(Input data)
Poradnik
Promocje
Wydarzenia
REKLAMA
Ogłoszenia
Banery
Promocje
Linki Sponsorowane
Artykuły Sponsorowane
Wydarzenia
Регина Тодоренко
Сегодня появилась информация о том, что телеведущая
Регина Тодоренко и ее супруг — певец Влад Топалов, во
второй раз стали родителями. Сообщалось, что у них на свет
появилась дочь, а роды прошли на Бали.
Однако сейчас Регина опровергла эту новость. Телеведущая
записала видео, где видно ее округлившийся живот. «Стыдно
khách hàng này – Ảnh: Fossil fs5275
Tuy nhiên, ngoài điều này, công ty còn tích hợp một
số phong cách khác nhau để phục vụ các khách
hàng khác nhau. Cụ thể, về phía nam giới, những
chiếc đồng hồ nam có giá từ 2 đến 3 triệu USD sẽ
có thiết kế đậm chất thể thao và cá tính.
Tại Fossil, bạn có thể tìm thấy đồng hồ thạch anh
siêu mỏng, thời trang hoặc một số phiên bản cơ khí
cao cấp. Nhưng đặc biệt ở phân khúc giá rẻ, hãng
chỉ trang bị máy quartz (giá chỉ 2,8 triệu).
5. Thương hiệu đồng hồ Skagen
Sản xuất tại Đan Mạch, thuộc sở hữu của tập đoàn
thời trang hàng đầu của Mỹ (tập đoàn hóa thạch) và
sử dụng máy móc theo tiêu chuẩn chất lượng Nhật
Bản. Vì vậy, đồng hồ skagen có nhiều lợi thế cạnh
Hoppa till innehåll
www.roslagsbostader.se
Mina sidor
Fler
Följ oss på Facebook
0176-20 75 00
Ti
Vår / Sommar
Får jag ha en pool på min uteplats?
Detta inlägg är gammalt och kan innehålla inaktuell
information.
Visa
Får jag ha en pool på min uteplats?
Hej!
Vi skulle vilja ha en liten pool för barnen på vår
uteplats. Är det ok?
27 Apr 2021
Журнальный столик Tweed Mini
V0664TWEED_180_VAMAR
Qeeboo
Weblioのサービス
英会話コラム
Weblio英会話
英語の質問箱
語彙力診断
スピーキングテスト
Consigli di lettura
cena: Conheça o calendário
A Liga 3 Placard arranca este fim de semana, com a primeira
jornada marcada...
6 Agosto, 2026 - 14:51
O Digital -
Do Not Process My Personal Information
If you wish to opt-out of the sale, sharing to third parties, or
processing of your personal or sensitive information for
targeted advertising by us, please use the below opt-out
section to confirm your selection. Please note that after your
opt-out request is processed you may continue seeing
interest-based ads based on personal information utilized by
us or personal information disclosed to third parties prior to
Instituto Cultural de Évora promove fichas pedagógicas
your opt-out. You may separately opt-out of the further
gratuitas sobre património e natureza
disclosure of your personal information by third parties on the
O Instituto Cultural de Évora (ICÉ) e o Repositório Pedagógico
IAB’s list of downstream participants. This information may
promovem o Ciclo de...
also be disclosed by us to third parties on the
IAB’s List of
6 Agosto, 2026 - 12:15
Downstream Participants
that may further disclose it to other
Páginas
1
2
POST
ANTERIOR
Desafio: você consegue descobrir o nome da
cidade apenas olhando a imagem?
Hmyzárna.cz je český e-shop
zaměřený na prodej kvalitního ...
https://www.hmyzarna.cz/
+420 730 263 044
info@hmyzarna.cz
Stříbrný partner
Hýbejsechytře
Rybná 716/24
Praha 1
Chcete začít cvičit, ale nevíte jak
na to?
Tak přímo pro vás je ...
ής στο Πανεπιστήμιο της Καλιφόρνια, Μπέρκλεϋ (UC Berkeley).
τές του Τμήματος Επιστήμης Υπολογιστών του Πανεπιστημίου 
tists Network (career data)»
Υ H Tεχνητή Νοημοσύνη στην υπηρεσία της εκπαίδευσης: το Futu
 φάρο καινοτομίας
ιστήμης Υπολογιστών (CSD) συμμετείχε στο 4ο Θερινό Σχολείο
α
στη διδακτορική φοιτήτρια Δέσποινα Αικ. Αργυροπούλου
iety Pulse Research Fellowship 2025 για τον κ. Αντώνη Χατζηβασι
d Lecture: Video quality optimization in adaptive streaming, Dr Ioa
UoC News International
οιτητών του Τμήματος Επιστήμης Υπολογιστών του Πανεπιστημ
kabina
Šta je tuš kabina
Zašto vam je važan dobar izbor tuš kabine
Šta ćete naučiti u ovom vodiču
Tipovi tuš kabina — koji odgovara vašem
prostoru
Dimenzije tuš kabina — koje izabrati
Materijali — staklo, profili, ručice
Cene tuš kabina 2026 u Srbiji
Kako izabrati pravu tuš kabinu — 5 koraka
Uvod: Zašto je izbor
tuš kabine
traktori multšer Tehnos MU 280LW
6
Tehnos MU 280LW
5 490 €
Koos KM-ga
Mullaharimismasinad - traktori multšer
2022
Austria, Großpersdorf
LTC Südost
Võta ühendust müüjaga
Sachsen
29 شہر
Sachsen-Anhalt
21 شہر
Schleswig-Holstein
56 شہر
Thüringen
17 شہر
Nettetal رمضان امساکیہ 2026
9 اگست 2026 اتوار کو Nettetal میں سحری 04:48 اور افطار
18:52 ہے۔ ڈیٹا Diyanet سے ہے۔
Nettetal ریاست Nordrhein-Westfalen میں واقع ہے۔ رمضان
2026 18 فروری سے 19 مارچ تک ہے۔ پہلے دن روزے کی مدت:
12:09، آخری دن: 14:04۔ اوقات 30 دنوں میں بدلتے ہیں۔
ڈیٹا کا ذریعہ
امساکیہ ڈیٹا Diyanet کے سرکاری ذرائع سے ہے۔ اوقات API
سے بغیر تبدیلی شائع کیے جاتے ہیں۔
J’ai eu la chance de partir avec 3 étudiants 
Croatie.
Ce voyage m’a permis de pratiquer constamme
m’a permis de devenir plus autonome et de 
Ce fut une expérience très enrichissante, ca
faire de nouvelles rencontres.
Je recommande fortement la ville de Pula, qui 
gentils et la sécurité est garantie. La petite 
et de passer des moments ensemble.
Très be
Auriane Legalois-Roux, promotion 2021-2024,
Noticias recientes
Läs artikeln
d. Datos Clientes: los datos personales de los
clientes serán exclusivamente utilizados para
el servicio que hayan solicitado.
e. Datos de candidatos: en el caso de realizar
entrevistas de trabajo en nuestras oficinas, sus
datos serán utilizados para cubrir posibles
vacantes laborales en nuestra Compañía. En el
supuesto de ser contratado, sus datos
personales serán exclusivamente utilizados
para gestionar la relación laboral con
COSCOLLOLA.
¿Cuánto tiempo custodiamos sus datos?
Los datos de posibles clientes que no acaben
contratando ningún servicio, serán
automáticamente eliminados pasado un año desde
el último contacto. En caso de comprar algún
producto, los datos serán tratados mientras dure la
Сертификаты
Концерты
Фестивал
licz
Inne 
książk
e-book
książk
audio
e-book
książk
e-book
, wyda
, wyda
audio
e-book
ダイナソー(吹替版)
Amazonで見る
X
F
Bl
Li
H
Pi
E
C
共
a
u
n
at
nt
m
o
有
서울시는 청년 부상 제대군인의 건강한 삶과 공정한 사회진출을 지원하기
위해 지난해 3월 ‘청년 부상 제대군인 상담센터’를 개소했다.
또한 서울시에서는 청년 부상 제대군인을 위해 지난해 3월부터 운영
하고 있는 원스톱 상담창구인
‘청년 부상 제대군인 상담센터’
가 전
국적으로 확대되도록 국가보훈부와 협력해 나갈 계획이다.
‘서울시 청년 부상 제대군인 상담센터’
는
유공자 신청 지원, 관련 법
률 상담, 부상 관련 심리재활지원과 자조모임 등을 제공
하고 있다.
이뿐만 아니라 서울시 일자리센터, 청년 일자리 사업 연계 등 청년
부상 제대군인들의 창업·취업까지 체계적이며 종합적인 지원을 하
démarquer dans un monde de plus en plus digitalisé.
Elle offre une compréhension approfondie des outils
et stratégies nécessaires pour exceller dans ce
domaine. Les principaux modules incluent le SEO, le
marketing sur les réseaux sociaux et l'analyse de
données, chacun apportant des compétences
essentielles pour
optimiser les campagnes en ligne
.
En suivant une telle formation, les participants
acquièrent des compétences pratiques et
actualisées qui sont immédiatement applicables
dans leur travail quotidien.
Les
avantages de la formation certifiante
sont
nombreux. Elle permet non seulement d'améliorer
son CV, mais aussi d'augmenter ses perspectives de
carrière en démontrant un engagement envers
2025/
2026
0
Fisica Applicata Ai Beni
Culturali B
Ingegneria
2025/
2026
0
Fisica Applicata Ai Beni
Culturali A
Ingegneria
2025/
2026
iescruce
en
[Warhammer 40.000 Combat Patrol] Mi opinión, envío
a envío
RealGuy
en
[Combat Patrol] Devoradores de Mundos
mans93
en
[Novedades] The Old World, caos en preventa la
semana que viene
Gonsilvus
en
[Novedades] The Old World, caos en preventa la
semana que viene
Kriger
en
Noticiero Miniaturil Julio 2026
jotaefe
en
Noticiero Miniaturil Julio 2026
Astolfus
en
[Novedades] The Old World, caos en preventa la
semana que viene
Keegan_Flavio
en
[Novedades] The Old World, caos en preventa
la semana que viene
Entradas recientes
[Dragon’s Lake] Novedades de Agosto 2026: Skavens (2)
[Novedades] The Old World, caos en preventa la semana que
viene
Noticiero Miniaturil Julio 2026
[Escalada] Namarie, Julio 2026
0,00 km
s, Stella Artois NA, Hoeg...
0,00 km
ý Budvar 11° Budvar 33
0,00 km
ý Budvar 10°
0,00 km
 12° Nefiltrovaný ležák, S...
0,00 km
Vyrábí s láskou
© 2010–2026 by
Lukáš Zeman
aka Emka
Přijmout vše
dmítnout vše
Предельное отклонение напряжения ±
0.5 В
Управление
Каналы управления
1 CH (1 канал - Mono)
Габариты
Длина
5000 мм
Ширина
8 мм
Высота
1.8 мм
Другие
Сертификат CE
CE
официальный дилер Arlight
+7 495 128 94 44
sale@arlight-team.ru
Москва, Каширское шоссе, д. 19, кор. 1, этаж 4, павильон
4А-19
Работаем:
(End Input data)
## Task description
Report only the number of lines, among the records above, that contain the word "disclosed".

## Answer box
2